23.01.10ukm/dre

Strahlenunfall-Patient erhält spezielle Infusionen

Für langfristige Prognosen noch zu früh

Der Zustand des Patienten, der nach einem Strahlenunfall in Gronau derzeit am Universitätsklinikum Münster (UKM) behandelt wird, ist aktuell gut. Der Mann befindet sich seit dem 21. Januar im UKM. Die Ärzte der Klinik für Nuklearmedizin haben mit ersten Therapiemaßnahmen begonnen: „Der Mann erhält Infusionen und trinkt viel, damit die aufgenommen Substanzen schneller ausgeschieden werden. Erste Untersuchungsergebnisse haben Spuren von Uran im Urin nachgewiesen“, erklärt Prof. Dr. Dr. Otmar Schober, Direktor der Klinik.

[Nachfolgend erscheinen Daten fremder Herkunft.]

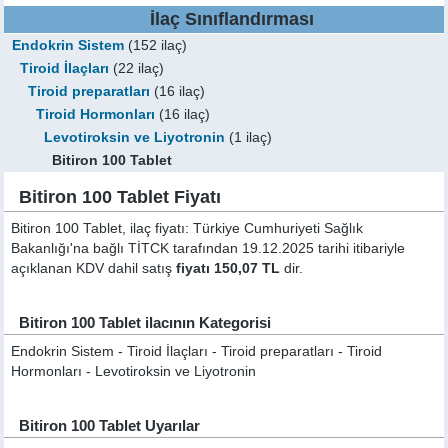
İlaç Sınıflandırması
Endokrin Sistem
(152 ilaç)
Tiroid İlaçları
(22 ilaç)
Tiroid preparatları
(16 ilaç)
Tiroid Hormonları
(16 ilaç)
Levotiroksin ve Liyotronin
(1 ilaç)
Bitiron 100 Tablet
Bitiron 100 Tablet Fiyatı
Bitiron 100 Tablet, ilaç fiyatı: Türkiye Cumhuriyeti Sağlık
Bakanlığı'na bağlı TİTCK tarafından 19.12.2025 tarihi itibariyle
açıklanan KDV dahil satış
fiyatı 150,07 TL
dir.
Bitiron 100 Tablet ilacının Kategorisi
Endokrin Sistem - Tiroid İlaçları - Tiroid preparatları - Tiroid
Hormonları - Levotiroksin ve Liyotronin
Bitiron 100 Tablet Uyarılar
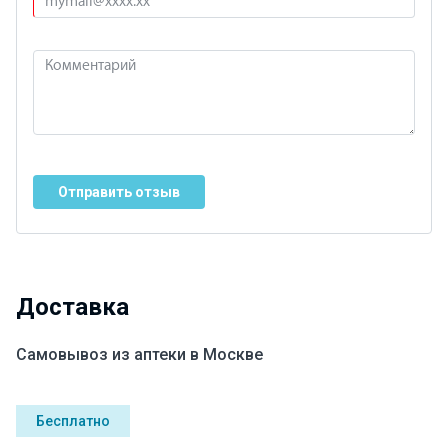
Отправить отзыв
Доставка
Самовывоз из аптеки в Москве
Бесплатно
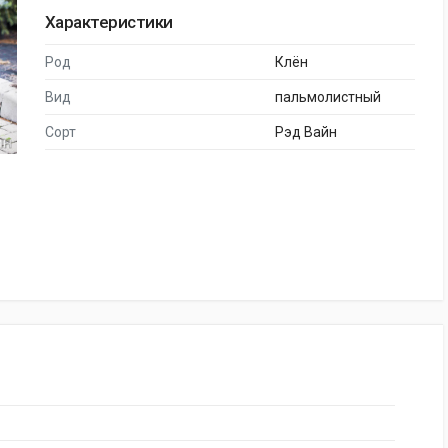
Характеристики
Род
Клён
Вид
пальмолистный
Сорт
Рэд Вайн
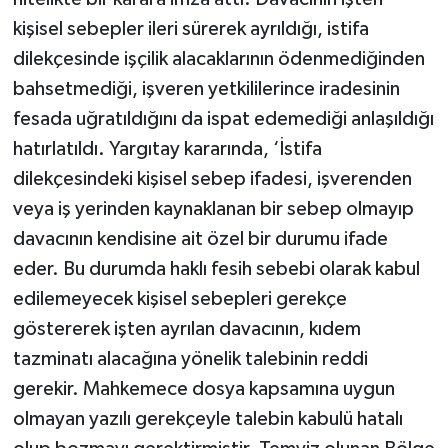
kişisel sebepler ileri sürerek ayrıldığı, istifa
dilekçesinde işçilik alacaklarının ödenmediğinden
bahsetmediği, işveren yetkililerince iradesinin
fesada uğratıldığını da ispat edemediği anlaşıldığı
hatırlatıldı. Yargıtay kararında, ‘İstifa
dilekçesindeki kişisel sebep ifadesi, işverenden
veya iş yerinden kaynaklanan bir sebep olmayıp
davacının kendisine ait özel bir durumu ifade
eder. Bu durumda haklı fesih sebebi olarak kabul
edilemeyecek kişisel sebepleri gerekçe
göstererek işten ayrılan davacının, kıdem
tazminatı alacağına yönelik talebinin reddi
gerekir. Mahkemece dosya kapsamına uygun
olmayan yazılı gerekçeyle talebin kabulü hatalı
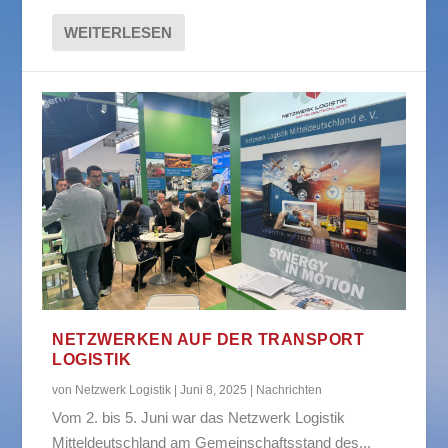
WEITERLESEN
NETZWERKEN AUF DER TRANSPORT
LOGISTIK
von
Netzwerk Logistik
|
Juni 8, 2025
|
Nachrichten
Vom 2. bis 5. Juni war das Netzwerk Logistik
Mitteldeutschland am Gemeinschaftsstand des...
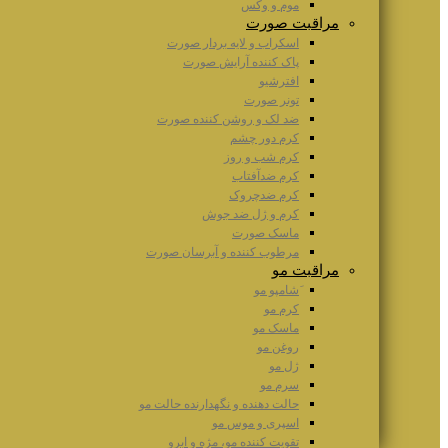
موم و وکس
مراقبت صورت
اسکراب و لایه بردار صورت
پاک کننده آرایش صورت
افترشیو
تونر صورت
ضد لک و روشن کننده صورت
کرم دور چشم
کرم شب و روز
کرم ضدآفتاب
کرم ضدچروک
کرم و ژل ضد جوش
ماسک صورت
مرطوب کننده و آبرسان صورت
مراقبت مو
َشامپو مو
کرم مو
ماسک مو
روغن مو
ژل مو
سرم مو
حالت دهنده و نگهدارنده حالت مو
اسپری و موس مو
تقویت کننده مو، مژه و ابرو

Der Mann wird auf der Station der Klinik für Nuklearmedizin des UKM behandelt. Dabei handelt es sich um einen Kontrollbereich mit beschränktem Zugang. Besucher haben nur mit behördlicher Erlaubnis in Ausnahmefällen Zutritt. Das Personal der Station ist besonders geschult. Prof. Schober betont: „Von dem Mann geht keine Gefahr für andere Menschen aus.“ Bereits am 21. Januar wurde im UKM festgestellt, dass von dem Mann keine Strahlung ausgeht.

Erst am kommenden Montag bestehe erste Gewissheit über das Ausbleiben eventueller Frühschäden des Mannes. Für eine langfristige Prognose sei es derzeit allerdings noch zu früh. Kontinuierlich, so auch am Samstag (23. Januar), werden weitere Proben (z.B. Blut, Speichel, Urin) zur Auswertung in das regionale Strahlenschutzzentrum in Jülich geschickt.